- Task statement: The data must be returned in full, with no character altered.

- Stored items:

▼▼▼

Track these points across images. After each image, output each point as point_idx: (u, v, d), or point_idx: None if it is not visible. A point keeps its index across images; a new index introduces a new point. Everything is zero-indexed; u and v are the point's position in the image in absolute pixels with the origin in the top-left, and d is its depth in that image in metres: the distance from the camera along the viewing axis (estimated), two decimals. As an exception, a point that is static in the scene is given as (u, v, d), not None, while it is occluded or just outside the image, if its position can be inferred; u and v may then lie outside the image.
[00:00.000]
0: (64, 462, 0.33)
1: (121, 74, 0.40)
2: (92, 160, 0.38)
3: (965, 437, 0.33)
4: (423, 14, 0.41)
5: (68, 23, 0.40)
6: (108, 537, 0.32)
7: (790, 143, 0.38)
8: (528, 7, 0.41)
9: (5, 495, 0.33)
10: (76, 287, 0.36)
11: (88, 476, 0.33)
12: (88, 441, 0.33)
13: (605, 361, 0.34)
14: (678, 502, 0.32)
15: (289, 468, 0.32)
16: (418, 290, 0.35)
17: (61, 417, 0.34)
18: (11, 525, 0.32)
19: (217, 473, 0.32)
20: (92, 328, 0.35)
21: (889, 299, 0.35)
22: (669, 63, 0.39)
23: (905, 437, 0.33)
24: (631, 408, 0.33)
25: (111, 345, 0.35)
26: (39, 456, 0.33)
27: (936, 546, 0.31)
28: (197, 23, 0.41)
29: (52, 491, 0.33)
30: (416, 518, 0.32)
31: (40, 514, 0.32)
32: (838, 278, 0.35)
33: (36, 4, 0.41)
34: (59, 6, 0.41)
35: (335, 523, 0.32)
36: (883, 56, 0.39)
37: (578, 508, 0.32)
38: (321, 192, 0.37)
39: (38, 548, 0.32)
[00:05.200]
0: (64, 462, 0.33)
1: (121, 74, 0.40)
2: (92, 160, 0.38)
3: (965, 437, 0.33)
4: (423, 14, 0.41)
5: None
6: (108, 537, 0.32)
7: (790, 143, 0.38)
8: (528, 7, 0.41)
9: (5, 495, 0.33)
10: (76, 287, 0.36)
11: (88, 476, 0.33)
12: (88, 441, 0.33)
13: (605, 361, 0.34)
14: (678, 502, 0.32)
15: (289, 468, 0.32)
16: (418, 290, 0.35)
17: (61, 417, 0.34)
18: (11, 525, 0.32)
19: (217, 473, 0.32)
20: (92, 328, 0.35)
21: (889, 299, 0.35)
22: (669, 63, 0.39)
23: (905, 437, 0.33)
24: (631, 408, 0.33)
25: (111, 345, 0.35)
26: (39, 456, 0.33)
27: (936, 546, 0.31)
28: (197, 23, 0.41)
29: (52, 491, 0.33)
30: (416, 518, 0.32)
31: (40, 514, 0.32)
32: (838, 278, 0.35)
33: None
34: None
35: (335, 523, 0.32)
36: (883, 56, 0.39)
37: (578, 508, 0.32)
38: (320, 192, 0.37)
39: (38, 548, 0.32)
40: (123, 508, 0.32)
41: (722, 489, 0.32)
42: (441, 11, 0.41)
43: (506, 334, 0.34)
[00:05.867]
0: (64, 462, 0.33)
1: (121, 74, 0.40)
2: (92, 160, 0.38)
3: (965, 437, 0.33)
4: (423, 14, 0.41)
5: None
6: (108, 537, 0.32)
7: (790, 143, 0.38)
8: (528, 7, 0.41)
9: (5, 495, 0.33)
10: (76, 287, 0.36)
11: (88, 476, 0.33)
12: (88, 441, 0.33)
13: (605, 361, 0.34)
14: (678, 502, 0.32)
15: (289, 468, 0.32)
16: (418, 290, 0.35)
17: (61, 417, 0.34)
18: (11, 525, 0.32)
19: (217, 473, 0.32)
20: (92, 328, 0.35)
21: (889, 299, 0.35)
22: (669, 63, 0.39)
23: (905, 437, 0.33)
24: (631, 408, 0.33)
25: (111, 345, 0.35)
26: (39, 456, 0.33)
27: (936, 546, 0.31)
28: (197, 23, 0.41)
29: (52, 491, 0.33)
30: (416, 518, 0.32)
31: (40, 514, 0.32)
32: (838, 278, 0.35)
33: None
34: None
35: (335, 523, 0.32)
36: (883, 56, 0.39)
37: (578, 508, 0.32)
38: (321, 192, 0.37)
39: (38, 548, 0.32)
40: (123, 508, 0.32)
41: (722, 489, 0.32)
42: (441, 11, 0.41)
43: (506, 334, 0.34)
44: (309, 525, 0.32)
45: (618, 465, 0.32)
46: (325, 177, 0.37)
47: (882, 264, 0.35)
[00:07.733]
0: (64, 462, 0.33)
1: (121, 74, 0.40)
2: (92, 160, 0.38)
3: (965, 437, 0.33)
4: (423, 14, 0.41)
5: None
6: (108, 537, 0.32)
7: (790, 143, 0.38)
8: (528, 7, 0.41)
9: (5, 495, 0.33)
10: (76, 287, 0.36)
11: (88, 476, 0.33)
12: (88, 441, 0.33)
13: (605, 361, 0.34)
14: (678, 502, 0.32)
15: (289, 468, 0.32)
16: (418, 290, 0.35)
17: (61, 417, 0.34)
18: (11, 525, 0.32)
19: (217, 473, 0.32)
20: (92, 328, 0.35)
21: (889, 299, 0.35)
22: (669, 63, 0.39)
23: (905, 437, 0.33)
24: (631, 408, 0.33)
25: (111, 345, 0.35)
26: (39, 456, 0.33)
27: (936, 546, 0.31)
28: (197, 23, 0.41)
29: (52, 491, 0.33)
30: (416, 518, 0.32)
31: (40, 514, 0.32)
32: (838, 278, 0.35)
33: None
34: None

▲▲▲

- Exercise answer:
Track these points across images. After each image, output each point as point_idx: (u, v, d), or point_idx: None if it is not visible. A point keeps its index across images; a new index introduces a new point. Everything is zero-indexed; u and v are the point's position in the image in absolute pixels with the origin in the top-left, and d is its depth in that image in metres: the distance from the camera along the viewing axis (estimated), two decimals. As an exception, a point that is static in the scene is given as (u, v, d), not None, while it is occluded or just outside the image, if its position can be inferred; u and v may then lie outside the image.
[00:00.000]
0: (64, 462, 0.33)
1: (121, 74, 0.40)
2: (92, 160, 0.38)
3: (965, 437, 0.33)
4: (423, 14, 0.41)
5: (68, 23, 0.40)
6: (108, 537, 0.32)
7: (790, 143, 0.38)
8: (528, 7, 0.41)
9: (5, 495, 0.33)
10: (76, 287, 0.36)
11: (88, 476, 0.33)
12: (88, 441, 0.33)
13: (605, 361, 0.34)
14: (678, 502, 0.32)
15: (289, 468, 0.32)
16: (418, 290, 0.35)
17: (61, 417, 0.34)
18: (11, 525, 0.32)
19: (217, 473, 0.32)
20: (92, 328, 0.35)
21: (889, 299, 0.35)
22: (669, 63, 0.39)
23: (905, 437, 0.33)
24: (631, 408, 0.33)
25: (111, 345, 0.35)
26: (39, 456, 0.33)
27: (936, 546, 0.31)
28: (197, 23, 0.41)
29: (52, 491, 0.33)
30: (416, 518, 0.32)
31: (40, 514, 0.32)
32: (838, 278, 0.35)
33: (36, 4, 0.41)
34: (59, 6, 0.41)
35: (335, 523, 0.32)
36: (883, 56, 0.39)
37: (578, 508, 0.32)
38: (321, 192, 0.37)
39: (38, 548, 0.32)
[00:05.200]
0: (64, 462, 0.33)
1: (121, 74, 0.40)
2: (92, 160, 0.38)
3: (965, 437, 0.33)
4: (423, 14, 0.41)
5: None
6: (108, 537, 0.32)
7: (790, 143, 0.38)
8: (528, 7, 0.41)
9: (5, 495, 0.33)
10: (76, 287, 0.36)
11: (88, 476, 0.33)
12: (88, 441, 0.33)
13: (605, 361, 0.34)
14: (678, 502, 0.32)
15: (289, 468, 0.32)
16: (418, 290, 0.35)
17: (61, 417, 0.34)
18: (11, 525, 0.32)
19: (217, 473, 0.32)
20: (92, 328, 0.35)
21: (889, 299, 0.35)
22: (669, 63, 0.39)
23: (905, 437, 0.33)
24: (631, 408, 0.33)
25: (111, 345, 0.35)
26: (39, 456, 0.33)
27: (936, 546, 0.31)
28: (197, 23, 0.41)
29: (52, 491, 0.33)
30: (416, 518, 0.32)
31: (40, 514, 0.32)
32: (838, 278, 0.35)
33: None
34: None
35: (335, 523, 0.32)
36: (883, 56, 0.39)
37: (578, 508, 0.32)
38: (320, 192, 0.37)
39: (38, 548, 0.32)
40: (123, 508, 0.32)
41: (722, 489, 0.32)
42: (441, 11, 0.41)
43: (506, 334, 0.34)
[00:05.867]
0: (64, 462, 0.33)
1: (121, 74, 0.40)
2: (92, 160, 0.38)
3: (965, 437, 0.33)
4: (423, 14, 0.41)
5: None
6: (108, 537, 0.32)
7: (790, 143, 0.38)
8: (528, 7, 0.41)
9: (5, 495, 0.33)
10: (76, 287, 0.36)
11: (88, 476, 0.33)
12: (88, 441, 0.33)
13: (605, 361, 0.34)
14: (678, 502, 0.32)
15: (289, 468, 0.32)
16: (418, 290, 0.35)
17: (61, 417, 0.34)
18: (11, 525, 0.32)
19: (217, 473, 0.32)
20: (92, 328, 0.35)
21: (889, 299, 0.35)
22: (669, 63, 0.39)
23: (905, 437, 0.33)
24: (631, 408, 0.33)
25: (111, 345, 0.35)
26: (39, 456, 0.33)
27: (936, 546, 0.31)
28: (197, 23, 0.41)
29: (52, 491, 0.33)
30: (416, 518, 0.32)
31: (40, 514, 0.32)
32: (838, 278, 0.35)
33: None
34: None
35: (335, 523, 0.32)
36: (883, 56, 0.39)
37: (578, 508, 0.32)
38: (321, 192, 0.37)
39: (38, 548, 0.32)
40: (123, 508, 0.32)
41: (722, 489, 0.32)
42: (441, 11, 0.41)
43: (506, 334, 0.34)
44: (309, 525, 0.32)
45: (618, 465, 0.32)
46: (325, 177, 0.37)
47: (882, 264, 0.35)
[00:07.733]
0: (64, 462, 0.33)
1: (121, 74, 0.40)
2: (92, 160, 0.38)
3: (965, 437, 0.33)
4: (423, 14, 0.41)
5: None
6: (108, 537, 0.32)
7: (790, 143, 0.38)
8: (528, 7, 0.41)
9: (5, 495, 0.33)
10: (76, 287, 0.36)
11: (88, 476, 0.33)
12: (88, 441, 0.33)
13: (605, 361, 0.34)
14: (678, 502, 0.32)
15: (289, 468, 0.32)
16: (418, 290, 0.35)
17: (61, 417, 0.34)
18: (11, 525, 0.32)
19: (217, 473, 0.32)
20: (92, 328, 0.35)
21: (889, 299, 0.35)
22: (669, 63, 0.39)
23: (905, 437, 0.33)
24: (631, 408, 0.33)
25: (111, 345, 0.35)
26: (39, 456, 0.33)
27: (936, 546, 0.31)
28: (197, 23, 0.41)
29: (52, 491, 0.33)
30: (416, 518, 0.32)
31: (40, 514, 0.32)
32: (838, 278, 0.35)
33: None
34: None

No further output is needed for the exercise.